Prove that $\sum_{j=1}^{n} X_{j}$/ $E(\sum_{j=1}^{n} X_{j})$ converges a.c.

Question

I would like some help proving the following result. Thanks for any help in advance.

Let $(X_n)_{n=1}^\infty$ be a sequence of nonnegative $\ell_{1}$ random variables with $EX_{n} > 0, n \geq 1$. Set $S_{n} =\sum_{j=1}^{n} X_{j}, n \geq 1$ Prove that if

$\sum_{n=1}^{\infty} (EX_{n}/ES_{n}) < \infty$,

then $S_{n}/ES_{n}$ converges a.c.

Hint. Consider the two cases $\sum_{j=1}^{\infty} EX_{j} < \infty$ and $\sum_{j=1}^{\infty} EX_{j} = \infty$

I am unsure how to begin

Edit 1: I think that as a first step, I should apply Kronecker's Lemma.

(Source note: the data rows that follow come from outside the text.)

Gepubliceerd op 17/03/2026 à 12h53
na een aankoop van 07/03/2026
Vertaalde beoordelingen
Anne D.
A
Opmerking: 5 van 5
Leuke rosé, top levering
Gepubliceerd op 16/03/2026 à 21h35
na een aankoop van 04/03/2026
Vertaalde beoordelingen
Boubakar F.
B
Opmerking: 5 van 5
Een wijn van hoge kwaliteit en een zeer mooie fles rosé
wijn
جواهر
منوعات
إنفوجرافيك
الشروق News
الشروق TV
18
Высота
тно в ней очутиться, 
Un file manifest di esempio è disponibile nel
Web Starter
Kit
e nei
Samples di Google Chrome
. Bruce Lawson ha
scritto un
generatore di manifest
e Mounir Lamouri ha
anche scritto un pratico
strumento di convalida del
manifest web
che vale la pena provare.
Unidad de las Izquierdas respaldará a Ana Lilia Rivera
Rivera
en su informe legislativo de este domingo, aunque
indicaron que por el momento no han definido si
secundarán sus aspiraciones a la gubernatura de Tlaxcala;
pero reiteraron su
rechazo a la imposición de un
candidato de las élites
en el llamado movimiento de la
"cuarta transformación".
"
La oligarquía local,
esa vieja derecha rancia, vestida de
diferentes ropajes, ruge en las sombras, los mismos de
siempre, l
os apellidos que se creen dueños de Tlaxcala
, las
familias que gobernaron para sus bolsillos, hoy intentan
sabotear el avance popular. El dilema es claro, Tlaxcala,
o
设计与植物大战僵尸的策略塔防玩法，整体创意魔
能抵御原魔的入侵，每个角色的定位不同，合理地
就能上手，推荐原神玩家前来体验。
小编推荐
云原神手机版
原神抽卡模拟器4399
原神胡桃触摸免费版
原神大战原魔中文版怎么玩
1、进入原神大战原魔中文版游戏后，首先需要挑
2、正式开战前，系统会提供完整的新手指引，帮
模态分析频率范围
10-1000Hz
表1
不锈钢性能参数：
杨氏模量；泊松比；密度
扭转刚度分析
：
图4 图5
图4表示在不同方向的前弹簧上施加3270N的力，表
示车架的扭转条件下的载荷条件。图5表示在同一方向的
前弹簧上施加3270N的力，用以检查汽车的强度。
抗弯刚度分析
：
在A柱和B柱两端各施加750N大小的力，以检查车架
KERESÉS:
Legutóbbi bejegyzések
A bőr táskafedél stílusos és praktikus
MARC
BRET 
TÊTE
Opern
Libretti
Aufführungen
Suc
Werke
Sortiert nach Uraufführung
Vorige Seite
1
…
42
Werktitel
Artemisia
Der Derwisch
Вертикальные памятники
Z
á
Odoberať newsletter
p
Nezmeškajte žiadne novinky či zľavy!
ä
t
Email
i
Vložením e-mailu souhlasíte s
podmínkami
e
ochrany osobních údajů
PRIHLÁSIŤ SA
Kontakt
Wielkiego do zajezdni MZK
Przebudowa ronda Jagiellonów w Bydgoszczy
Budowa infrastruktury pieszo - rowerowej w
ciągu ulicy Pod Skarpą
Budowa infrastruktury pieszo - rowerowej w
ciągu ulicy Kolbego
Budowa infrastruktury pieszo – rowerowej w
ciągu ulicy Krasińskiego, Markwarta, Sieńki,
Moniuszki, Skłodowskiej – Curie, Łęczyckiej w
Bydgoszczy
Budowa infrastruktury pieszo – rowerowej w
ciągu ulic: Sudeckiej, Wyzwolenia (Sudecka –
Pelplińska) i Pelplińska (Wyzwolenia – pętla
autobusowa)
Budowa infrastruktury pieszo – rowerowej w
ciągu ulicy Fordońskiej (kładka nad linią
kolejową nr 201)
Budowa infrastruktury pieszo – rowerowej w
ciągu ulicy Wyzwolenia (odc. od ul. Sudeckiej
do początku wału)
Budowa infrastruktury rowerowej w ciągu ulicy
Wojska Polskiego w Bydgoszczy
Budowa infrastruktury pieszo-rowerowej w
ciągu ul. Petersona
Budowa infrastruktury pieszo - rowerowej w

Edit 2:I'm also wondering if I should apply the Beppo Levi Theorem.

Edit 3: I believe that I should only apply Kronecker's lemma in the second case, where the infinite sum of the expectations equals infinity.

Edit 4: I think I have solved the case where the sum of the expectations is finite. I only need to work on the infinite case.

Answer 1

$S_n$ is increasing and $E[S_n]=E[\sum_{j \le n} X_j]=\sum_{j\le n} E[X_j]$, so that $E[S_n]\uparrow E[\lim S_n]=E[\sum X_j]=\infty$.

Then by Kronecker's Lemma, we can know that $\frac{\sum_{j\le n} E[X_j]}{E[S_n]} \to 0$, but $\frac{\sum_{j \le n} E[X_j]}{E[S_n]} = 1,\forall n$. This would lead to a contradiction.